Foxconn Planning U.S. Plant For Making Displays

Foxconn, the largest contract electronics maker in the world and a major supplier for Apple Inc. is planning an investment of over $10 billion in a factory that will make displays. The plant will be in the U.S. and next month Foxconn will announce its location.

The company, which is based in Taiwan, has looked at investing in the United States for quite a while and Terry Gou, its CEO, has said on previous occasions that the company had hoped to spend more than $7 billion to construct and equip a display making factory in the country.

The U.S. does not have a single panel-making plant in the country, but is the second largest market worldwide for televisions.

Foxconn, known formally as Hon Hai Precision Industry, currently is considering Ohio, Michigan, Wisconsin, North Carolina and Pennsylvania as possible locations for its plant, Gou said to reporters following the annual meeting of company shareholders on Thursday.

Gou said that during July the company would decide where it will build its plant adding that the company would be investing the money over a period of five years.

The company operates a number of factories across China, where it had over 1 million employees and makes the majority of iPhones for Apple, but to date has not invested in manufacturing in the U.S.

Gou told company shareholders during the meeting that it was time to go to the U.S. and not only to build a plant, but to move the full supply chain, but did not provide any further specific details.

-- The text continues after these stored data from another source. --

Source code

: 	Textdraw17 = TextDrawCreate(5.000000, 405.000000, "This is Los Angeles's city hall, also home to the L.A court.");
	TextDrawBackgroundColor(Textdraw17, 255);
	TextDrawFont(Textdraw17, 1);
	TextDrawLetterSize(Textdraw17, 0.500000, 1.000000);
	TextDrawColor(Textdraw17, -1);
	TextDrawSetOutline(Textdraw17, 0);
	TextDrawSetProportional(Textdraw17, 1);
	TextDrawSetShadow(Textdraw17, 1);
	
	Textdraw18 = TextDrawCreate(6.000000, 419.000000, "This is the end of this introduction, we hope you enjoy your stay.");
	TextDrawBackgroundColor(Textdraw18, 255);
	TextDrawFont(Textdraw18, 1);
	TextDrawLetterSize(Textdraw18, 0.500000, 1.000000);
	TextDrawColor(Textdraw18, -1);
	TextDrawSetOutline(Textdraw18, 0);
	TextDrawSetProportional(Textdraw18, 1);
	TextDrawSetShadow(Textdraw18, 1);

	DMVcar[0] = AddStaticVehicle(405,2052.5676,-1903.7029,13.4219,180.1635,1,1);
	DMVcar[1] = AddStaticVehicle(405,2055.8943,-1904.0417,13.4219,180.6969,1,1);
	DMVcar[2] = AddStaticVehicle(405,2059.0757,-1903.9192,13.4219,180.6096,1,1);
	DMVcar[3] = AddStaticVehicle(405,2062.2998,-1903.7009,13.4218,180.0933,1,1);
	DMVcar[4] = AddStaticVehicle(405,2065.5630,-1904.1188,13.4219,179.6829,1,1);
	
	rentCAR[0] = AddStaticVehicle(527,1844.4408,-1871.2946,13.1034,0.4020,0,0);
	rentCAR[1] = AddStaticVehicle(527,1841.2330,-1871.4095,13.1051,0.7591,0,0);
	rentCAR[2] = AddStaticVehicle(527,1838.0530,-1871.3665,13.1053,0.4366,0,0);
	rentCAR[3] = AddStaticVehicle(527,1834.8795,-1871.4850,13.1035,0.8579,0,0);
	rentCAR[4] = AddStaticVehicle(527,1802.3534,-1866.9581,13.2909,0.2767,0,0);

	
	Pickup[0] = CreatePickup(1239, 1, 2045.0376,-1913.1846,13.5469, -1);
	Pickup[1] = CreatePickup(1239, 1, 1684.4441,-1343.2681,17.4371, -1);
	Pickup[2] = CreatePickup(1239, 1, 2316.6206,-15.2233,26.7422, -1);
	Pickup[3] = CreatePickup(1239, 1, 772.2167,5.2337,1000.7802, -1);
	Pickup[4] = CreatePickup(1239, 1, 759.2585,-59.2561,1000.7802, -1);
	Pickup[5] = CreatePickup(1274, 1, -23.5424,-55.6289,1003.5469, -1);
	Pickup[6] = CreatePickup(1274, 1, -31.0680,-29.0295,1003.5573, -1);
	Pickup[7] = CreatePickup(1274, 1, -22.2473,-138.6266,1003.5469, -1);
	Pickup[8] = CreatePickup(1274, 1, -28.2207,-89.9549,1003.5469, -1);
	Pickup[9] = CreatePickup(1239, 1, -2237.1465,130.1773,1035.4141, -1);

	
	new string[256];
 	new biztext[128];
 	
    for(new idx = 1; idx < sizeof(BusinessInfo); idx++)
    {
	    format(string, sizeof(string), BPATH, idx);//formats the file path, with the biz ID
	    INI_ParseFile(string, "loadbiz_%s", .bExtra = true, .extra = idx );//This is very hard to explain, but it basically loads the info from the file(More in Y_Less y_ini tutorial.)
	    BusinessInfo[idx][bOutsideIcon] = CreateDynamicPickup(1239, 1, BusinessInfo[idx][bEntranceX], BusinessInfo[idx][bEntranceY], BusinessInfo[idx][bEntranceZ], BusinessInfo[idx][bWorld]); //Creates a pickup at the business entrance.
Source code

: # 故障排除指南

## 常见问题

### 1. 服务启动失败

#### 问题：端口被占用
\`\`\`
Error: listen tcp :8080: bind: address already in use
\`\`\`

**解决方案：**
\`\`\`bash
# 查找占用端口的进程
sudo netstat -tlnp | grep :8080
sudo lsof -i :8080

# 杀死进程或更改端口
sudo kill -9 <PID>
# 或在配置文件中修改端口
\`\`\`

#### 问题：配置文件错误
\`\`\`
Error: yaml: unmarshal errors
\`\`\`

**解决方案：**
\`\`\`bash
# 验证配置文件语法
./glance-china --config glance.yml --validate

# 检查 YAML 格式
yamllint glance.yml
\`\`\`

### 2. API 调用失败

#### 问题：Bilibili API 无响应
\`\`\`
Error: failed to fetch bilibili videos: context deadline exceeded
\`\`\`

While its new plant would create new jobs, Gout said it would not have the number of employees as the company’s factories do in China, as the cost of U.S. labor is far higher and the plant use a great deal of automation that it will rely upon.

President Donald Trump called for companies to invest and build more in the U.S. He had said on several occasions since he was elected last November how important it for both domestic and foreign manufacturers to build in the country which builds on his campaign pledge of creating and preserving jobs in the U.S.

CEO at Foxconn’s Sharp Corp in Japan Tai Jeng-wu said that six states in the U.S. were being considered for a possible building site for the plant to make displays.

Foxconn already has an operation in Pennsylvania.